_TASK TO CARRY OUT_
Return all lines from the listing below in which "startpunt" appears.

* * *

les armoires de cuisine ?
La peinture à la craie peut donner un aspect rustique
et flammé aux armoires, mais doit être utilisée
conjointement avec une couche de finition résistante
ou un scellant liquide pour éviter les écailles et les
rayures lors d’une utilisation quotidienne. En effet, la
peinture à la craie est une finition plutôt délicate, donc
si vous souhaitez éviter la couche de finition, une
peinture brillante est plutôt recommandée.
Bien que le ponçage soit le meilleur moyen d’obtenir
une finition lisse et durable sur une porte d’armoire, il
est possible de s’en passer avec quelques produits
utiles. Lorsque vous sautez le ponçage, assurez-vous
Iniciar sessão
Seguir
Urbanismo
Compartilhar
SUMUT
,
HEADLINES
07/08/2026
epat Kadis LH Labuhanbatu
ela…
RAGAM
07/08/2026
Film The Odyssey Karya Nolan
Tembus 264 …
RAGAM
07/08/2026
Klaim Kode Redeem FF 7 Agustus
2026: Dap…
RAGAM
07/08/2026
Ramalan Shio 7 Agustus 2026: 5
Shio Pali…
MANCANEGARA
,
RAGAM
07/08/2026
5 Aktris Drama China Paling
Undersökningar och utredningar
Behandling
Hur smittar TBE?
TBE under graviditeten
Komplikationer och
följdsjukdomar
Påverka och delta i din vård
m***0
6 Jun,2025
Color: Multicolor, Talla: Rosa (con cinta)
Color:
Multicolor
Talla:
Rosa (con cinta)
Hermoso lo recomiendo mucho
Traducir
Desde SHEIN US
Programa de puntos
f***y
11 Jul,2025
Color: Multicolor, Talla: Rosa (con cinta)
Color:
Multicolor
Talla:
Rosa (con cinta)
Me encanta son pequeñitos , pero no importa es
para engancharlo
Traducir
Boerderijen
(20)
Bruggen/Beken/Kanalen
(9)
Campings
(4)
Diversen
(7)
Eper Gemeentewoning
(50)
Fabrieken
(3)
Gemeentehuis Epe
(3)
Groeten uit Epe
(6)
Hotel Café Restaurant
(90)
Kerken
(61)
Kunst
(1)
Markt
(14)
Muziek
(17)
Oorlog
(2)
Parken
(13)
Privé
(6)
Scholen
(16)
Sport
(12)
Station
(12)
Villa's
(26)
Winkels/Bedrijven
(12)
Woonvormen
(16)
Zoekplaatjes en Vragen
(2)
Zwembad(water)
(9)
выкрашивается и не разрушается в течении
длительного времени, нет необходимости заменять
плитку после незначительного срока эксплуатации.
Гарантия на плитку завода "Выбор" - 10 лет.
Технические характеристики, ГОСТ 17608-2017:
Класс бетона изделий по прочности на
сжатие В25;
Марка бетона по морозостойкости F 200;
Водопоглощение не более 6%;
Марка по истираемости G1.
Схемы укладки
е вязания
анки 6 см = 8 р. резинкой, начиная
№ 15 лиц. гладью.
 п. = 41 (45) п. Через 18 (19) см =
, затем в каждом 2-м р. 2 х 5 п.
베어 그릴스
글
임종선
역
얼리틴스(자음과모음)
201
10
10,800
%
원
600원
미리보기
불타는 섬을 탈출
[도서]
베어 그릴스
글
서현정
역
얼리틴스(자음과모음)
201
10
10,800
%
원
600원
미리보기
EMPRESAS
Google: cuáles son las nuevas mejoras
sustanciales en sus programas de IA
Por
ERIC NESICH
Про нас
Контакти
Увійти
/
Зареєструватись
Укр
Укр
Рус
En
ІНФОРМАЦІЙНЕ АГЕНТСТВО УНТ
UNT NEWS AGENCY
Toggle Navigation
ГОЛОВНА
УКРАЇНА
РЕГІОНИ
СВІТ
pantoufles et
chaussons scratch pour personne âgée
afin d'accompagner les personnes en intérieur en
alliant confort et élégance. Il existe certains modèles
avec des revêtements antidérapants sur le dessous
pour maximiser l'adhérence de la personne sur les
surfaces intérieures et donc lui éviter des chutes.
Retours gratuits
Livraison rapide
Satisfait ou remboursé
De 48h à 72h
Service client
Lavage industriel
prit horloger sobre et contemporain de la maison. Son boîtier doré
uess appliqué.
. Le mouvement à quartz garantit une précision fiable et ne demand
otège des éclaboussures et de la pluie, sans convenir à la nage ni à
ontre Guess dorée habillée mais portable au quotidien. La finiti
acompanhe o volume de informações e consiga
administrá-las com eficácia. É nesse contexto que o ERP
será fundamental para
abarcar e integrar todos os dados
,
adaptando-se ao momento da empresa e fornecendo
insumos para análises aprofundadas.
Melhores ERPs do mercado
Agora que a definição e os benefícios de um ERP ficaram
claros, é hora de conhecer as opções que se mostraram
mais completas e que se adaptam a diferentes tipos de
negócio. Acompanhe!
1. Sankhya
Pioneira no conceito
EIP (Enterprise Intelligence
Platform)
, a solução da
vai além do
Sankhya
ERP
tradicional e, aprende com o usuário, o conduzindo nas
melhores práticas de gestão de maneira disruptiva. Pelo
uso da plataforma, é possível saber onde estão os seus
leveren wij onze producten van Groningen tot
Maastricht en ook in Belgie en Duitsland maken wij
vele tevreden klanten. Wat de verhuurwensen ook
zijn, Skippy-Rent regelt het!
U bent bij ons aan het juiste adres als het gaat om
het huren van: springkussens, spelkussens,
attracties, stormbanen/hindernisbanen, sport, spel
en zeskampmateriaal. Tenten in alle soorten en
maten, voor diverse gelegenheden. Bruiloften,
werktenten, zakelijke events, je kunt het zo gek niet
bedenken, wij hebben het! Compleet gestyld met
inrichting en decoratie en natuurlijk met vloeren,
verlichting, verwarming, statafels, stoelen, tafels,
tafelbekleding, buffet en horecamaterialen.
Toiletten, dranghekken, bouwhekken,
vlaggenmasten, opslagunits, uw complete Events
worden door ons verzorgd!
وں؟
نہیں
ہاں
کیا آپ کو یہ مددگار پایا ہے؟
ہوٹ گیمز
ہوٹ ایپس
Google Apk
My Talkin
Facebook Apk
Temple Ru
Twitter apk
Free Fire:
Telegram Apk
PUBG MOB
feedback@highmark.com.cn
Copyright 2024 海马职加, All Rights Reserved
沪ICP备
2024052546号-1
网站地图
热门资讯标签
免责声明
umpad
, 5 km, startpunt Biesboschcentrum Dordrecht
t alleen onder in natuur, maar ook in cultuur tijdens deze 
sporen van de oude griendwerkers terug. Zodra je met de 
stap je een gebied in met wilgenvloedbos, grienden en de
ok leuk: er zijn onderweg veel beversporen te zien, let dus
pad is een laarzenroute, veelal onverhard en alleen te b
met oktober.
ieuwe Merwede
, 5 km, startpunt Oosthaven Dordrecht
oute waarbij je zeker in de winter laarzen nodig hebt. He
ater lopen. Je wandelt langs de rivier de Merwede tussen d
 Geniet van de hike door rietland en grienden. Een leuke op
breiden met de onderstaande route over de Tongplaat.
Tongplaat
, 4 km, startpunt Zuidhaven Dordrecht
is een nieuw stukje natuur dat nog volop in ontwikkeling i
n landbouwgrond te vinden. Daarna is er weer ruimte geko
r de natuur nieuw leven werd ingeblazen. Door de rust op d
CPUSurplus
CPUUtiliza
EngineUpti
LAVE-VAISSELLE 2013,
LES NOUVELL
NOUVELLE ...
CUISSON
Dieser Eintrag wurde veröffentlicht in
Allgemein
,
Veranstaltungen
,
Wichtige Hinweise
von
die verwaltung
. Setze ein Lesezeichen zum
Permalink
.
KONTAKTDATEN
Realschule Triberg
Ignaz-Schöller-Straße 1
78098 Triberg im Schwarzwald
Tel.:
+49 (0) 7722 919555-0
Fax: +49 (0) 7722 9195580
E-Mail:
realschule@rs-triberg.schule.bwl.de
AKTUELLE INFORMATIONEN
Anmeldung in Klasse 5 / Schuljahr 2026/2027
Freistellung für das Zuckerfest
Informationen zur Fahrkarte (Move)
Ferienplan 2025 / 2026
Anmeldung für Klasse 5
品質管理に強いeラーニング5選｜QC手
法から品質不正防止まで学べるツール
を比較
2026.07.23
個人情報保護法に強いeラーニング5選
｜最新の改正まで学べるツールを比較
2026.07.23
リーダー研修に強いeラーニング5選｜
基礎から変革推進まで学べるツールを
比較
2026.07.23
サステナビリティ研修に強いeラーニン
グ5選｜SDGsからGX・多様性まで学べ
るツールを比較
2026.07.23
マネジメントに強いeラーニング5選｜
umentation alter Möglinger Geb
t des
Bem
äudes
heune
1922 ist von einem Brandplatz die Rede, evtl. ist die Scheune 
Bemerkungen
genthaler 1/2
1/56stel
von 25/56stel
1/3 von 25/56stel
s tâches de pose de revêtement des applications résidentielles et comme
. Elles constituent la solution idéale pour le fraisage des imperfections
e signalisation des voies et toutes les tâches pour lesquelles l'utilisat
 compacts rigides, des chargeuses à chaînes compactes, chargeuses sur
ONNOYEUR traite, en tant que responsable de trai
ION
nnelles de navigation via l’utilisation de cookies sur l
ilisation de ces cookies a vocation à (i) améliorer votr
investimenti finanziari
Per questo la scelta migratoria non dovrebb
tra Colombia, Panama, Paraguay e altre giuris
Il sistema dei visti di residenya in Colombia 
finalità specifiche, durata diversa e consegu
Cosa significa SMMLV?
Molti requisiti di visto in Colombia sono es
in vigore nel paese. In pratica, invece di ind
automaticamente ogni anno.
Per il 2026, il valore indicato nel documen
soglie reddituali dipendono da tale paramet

* * *

_SOLUTION TO THIS TASK_
, 5 km, startpunt Biesboschcentrum Dordrecht
, 5 km, startpunt Oosthaven Dordrecht
, 4 km, startpunt Zuidhaven Dordrecht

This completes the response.